KDE2 <- function(x.tilde, x, K, h) {
  dx <- outer(x.tilde, x, "-")
  rowMeans(1/h * K(dx / h))
}

We can verify that both functions return the same result:

KDE1(c(50, 100, 150), snowfall, K, h)
## [1] 0.0078239091 0.0108236983 0.0007448277
KDE2(c(50, 100, 150), snowfall, K, h)
## [1] 0.0078239091 0.0108236983 0.0007448277

There is another, minor optimisation we can make. Instead of dividing the \(m\times n\) matrix elements of dx by h, we can achieve the same effect by dividing the vectors x and x.tilde, i.e. only \(m+n\) numbers, by \(h\). This reduces the number of operations required. Similarly, instead of multiplying the \(m\times n\) kernel values by \(1/h\), we can divide the \(m\) row means by \(h\):

KDE3 <- function(x.tilde, x, K, h) {
  dx <- outer(x.tilde / h, x / h, "-")
  rowMeans(K(dx)) / h
}

Again, KDE3() returns the same result:

KDE3(c(50, 100, 150), snowfall, K, h)
## [1] 0.0078239091 0.0108236983 0.0007448277

We measure execution times using microbenchmark:

library("microbenchmark")

microbenchmark(
  KDE1 = KDE1(x.tilde, snowfall, K, h),
  KDE2 = KDE2(x.tilde, snowfall, K, h),
  KDE3 = KDE3(x.tilde, snowfall, K, h),
  times = 1000)
## Unit: microseconds
##  expr     min       lq     mean   median       uq      max neval
##  KDE1 807.987 878.4250 968.8089 894.0050 913.5415 5753.694  1000
##  KDE2 108.650 156.4355 206.0156 162.2985 168.1410 4186.510  1000
##  KDE3  97.457 131.7330 162.3908 136.4480 140.9580 3876.263  1000

The output shows execution times for 1000 runs. The introduction of outer() in KDE2() gives a substantial speedup, and KDE3() improves further.

Finally, we compare to density(), using arguments from, to, and n to specify the same grid \(\tilde x\):

KDE.builtin <- function(x.tilde, x, kernel_name, h) {
    density(x,
      kernel = kernel_name, bw = h / sqrt(6),
      from = min(x.tilde), to = max(x.tilde), n = length(x.tilde))$y
}
microbenchmark(density = KDE.builtin(x.tilde, snowfall, "triangular", h), times = 1000)
## Unit: microseconds
##     expr    min     lq     mean  median     uq      max neval
##  density 90.323 98.359 112.5831 100.655 103.73 3564.909  1000

The result shows that density() is faster than KDE3(), but by a factor of less than 2. The reason is that density() uses a more efficient algorithm based on Fast Fourier Transform to compute an approximation to the kernel density estimate.
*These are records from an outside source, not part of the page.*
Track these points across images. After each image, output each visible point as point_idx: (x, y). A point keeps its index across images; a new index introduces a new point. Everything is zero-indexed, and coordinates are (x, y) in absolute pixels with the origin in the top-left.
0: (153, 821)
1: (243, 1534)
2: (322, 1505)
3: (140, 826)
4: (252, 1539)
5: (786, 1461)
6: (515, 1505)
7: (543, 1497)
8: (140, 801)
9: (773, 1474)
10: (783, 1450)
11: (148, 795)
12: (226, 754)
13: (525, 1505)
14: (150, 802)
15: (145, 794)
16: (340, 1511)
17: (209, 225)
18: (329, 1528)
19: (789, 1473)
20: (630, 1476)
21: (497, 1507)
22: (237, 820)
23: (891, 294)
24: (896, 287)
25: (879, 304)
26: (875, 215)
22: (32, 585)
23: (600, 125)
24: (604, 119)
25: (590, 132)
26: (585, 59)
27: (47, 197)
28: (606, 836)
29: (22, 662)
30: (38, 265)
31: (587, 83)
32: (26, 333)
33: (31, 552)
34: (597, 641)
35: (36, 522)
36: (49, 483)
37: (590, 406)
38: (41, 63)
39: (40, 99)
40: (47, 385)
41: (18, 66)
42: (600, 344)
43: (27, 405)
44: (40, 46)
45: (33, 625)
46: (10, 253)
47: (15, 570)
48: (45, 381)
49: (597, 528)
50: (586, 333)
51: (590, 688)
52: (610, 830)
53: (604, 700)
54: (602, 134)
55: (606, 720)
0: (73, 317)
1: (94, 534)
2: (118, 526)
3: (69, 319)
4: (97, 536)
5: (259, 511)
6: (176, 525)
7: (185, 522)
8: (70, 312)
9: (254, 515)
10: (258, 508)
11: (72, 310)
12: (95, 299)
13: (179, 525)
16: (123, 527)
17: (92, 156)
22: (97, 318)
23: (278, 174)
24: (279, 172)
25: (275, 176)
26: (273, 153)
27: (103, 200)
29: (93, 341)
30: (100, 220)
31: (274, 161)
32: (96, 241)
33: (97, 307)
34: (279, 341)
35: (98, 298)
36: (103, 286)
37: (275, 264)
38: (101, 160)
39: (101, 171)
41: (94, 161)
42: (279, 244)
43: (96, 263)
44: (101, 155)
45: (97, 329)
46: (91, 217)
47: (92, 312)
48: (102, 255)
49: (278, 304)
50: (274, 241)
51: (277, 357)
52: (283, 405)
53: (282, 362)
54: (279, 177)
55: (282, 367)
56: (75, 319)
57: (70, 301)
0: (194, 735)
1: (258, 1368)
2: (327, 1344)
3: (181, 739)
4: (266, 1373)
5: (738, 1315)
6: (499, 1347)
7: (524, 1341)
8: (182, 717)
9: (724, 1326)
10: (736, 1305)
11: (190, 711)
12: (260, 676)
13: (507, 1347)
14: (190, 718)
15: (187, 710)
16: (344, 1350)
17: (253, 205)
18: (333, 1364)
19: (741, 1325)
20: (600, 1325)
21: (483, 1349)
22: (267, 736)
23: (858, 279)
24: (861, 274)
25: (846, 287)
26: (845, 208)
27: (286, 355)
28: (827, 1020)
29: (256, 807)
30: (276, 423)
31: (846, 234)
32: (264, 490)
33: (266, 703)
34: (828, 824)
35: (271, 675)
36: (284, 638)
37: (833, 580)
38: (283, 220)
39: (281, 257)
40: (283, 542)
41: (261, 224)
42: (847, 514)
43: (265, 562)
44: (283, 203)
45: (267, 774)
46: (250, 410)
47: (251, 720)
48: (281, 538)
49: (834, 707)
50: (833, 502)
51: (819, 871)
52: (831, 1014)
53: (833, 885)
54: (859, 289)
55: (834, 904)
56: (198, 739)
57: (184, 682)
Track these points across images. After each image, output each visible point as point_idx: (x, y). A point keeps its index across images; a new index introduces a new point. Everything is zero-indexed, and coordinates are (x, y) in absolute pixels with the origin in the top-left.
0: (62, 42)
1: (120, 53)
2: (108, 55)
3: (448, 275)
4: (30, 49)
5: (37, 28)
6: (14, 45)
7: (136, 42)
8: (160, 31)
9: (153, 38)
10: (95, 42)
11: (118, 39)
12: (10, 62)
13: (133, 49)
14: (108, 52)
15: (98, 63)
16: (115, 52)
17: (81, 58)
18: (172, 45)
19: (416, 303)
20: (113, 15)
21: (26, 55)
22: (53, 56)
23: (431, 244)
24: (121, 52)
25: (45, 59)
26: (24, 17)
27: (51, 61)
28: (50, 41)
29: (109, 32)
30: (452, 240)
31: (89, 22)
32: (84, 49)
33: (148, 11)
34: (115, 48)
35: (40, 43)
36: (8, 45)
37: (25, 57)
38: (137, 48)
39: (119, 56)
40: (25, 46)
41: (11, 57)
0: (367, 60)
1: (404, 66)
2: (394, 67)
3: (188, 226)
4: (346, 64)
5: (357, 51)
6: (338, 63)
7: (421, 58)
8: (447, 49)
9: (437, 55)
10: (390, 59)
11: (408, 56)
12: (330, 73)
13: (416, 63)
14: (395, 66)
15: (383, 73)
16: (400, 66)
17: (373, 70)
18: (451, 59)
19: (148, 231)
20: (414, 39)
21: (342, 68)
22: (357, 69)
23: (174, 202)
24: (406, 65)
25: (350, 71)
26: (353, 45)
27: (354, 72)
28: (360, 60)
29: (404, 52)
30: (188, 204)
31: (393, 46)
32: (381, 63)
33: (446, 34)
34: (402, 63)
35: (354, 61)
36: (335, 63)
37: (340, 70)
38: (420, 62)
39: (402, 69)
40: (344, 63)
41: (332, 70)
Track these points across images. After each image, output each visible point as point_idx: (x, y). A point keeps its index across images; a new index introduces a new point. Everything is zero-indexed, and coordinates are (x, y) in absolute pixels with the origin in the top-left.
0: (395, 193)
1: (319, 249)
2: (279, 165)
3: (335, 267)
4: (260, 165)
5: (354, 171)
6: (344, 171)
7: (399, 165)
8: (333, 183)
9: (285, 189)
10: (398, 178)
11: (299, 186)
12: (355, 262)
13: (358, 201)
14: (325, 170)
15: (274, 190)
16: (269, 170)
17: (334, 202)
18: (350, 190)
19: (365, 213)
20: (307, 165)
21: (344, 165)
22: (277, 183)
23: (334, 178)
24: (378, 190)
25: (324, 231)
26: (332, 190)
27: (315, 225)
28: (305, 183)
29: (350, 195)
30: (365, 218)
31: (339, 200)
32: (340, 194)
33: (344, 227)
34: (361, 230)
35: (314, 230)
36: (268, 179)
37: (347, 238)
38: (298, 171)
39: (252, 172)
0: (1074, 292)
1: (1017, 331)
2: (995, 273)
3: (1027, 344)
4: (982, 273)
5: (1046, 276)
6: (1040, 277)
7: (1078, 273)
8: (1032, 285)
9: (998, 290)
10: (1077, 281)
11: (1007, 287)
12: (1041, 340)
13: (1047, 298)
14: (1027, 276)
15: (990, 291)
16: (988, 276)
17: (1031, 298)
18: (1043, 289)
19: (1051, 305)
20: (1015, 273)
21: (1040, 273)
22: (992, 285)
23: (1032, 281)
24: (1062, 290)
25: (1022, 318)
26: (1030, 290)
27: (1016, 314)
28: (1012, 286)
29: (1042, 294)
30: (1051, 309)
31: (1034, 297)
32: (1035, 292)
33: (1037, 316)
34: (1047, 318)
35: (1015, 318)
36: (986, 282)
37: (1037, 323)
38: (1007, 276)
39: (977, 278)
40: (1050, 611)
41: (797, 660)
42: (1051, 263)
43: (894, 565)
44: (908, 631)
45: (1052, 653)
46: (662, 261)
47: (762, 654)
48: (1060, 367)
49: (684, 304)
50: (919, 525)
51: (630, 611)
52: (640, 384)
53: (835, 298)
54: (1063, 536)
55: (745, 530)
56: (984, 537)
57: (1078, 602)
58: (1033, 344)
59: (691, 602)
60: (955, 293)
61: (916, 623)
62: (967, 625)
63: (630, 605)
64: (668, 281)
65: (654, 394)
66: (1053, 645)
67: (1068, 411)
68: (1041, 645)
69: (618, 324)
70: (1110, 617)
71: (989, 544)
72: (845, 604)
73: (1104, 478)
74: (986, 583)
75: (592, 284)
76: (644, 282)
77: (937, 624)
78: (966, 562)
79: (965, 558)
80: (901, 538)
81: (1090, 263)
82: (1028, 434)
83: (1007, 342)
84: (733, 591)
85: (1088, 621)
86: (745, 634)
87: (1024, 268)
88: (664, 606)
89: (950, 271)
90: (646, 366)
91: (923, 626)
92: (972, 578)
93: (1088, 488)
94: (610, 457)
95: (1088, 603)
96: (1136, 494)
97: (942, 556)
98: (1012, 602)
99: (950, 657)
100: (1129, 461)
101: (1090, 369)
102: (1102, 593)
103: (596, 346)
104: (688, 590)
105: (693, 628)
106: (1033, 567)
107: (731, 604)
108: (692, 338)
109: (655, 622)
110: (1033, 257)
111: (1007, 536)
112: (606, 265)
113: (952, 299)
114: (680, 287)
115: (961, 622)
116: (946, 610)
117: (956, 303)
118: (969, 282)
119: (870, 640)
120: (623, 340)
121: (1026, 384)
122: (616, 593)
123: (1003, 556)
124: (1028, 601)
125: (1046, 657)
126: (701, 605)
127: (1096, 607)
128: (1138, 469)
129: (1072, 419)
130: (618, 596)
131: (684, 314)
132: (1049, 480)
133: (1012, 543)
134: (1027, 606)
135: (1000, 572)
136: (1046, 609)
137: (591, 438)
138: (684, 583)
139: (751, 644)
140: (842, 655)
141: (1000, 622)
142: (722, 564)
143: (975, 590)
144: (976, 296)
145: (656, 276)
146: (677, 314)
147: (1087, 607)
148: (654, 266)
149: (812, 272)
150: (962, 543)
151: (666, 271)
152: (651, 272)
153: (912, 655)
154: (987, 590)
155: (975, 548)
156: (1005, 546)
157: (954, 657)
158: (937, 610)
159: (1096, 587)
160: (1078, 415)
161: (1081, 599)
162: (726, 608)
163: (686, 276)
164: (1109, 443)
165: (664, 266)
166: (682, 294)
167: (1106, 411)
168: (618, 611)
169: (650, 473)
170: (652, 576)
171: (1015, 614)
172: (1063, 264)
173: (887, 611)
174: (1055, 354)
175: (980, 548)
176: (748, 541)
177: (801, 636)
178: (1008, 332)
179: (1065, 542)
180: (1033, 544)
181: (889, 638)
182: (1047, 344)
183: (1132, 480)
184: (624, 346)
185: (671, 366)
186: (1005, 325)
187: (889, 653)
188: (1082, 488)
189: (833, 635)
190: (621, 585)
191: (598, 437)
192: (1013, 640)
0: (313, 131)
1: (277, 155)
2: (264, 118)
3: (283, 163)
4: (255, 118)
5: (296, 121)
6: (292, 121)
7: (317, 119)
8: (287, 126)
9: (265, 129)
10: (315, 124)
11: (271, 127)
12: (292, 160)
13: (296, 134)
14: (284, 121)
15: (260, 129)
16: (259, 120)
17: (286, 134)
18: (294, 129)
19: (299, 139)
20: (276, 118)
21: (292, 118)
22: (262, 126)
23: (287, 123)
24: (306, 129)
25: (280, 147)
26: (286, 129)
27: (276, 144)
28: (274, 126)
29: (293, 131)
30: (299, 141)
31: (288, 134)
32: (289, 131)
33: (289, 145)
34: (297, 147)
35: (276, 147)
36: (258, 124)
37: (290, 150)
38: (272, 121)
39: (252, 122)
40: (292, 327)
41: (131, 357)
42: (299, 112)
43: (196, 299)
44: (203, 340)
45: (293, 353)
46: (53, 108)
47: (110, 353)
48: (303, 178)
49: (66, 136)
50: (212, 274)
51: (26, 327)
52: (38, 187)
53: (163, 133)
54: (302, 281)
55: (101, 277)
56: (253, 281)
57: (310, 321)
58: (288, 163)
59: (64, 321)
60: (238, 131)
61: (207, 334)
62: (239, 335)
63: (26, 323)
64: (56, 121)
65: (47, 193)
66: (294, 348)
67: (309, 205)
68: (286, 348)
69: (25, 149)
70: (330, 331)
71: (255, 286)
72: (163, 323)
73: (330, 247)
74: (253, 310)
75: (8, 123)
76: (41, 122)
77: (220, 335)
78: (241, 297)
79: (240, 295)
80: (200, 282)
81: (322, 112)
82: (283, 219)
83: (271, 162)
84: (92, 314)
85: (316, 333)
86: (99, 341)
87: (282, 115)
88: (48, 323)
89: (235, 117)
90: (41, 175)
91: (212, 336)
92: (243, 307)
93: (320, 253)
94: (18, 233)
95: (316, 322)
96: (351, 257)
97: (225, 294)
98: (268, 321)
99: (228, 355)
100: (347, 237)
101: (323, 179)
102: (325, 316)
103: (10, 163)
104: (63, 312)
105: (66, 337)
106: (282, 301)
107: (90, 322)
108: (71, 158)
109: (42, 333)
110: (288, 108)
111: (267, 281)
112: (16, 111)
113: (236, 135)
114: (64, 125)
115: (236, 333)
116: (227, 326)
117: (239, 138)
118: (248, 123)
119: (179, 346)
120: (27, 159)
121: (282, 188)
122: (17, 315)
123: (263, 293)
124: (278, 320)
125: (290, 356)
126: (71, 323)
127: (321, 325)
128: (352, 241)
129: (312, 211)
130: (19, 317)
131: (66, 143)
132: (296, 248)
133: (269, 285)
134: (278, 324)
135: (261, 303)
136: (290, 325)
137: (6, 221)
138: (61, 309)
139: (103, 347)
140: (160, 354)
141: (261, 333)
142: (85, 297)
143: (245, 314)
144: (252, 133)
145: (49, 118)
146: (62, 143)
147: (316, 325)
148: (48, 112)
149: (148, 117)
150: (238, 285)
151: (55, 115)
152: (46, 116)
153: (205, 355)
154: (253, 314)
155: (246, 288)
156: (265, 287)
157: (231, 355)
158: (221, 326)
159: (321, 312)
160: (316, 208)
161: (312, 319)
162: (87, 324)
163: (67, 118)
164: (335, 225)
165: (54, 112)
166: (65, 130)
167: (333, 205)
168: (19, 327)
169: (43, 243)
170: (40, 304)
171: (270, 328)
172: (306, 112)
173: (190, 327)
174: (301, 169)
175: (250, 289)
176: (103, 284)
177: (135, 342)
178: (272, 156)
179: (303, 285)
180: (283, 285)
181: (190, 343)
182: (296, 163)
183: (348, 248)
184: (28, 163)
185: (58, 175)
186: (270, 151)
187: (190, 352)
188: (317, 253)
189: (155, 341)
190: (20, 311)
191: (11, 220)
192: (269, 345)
By comparing the outputs of KDE3() and KDE.builtin() we can see that the approximation is very accurate:

f.hat1 <- KDE3(x.tilde, snowfall, K, h)
f.hat2 <- KDE.builtin(x.tilde, snowfall, "triangular", h)
max(abs(f.hat1 - f.hat2))
## [1] 1.935582e-05

Summary

  • Vectorisation is the technique of replacing explicit loops with operations on entire vectors.
  • Vectorised code dramatically improves performance in R.
  • The outer() function enables fully vectorised implementations for pairwise operations.
  • Further speedups can be achieved by reducing the number of operations on large matrices.